When the line with "They held their reception the night" appears below, start repeating lines exactly, and keep going through the line with "impactful for both us and our guests"; add nothing outside that span.
- Opening Delimiter -
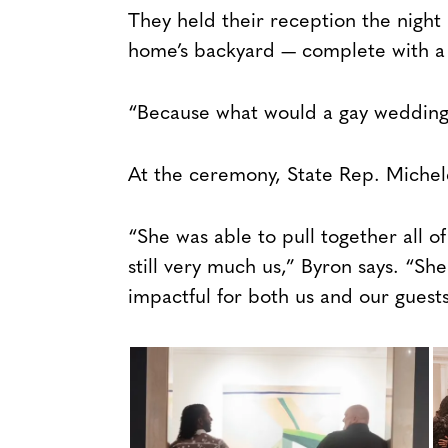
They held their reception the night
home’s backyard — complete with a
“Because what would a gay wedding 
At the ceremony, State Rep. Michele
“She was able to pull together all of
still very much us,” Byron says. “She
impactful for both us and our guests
- Closing Delimiter -
- Opening Delimiter -
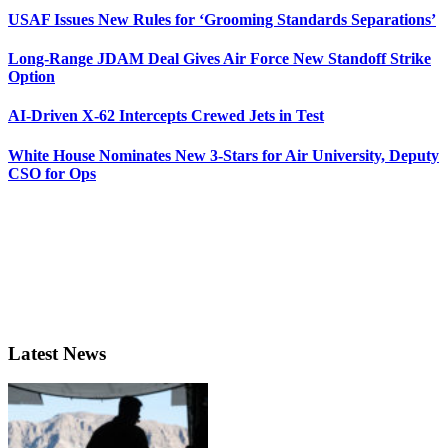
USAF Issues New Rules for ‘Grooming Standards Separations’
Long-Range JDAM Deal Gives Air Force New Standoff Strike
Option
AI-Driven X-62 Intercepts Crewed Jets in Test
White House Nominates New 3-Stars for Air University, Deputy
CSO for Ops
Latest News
- Closing Delimiter -
- Opening Delimiter -
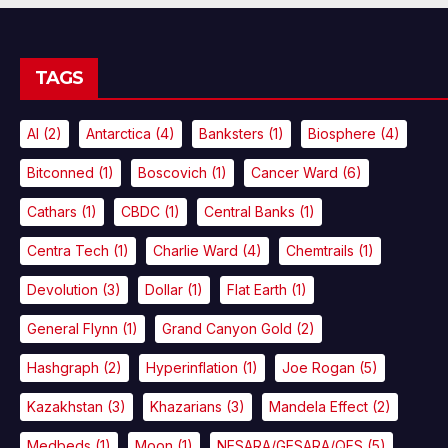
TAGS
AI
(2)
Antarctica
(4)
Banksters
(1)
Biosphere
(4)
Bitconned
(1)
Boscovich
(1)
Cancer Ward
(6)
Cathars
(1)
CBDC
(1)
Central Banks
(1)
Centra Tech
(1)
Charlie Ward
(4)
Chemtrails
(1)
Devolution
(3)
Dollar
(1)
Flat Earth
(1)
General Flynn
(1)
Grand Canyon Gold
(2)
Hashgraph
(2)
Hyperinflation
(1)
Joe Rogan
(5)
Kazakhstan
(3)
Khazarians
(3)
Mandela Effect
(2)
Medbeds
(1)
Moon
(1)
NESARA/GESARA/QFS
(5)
- Closing Delimiter -
SOLUTION TO THE PROBLEM:
They held their reception the night
home’s backyard — complete with a
“Because what would a gay wedding 
At the ceremony, State Rep. Michele
“She was able to pull together all of
still very much us,” Byron says. “She
impactful for both us and our guests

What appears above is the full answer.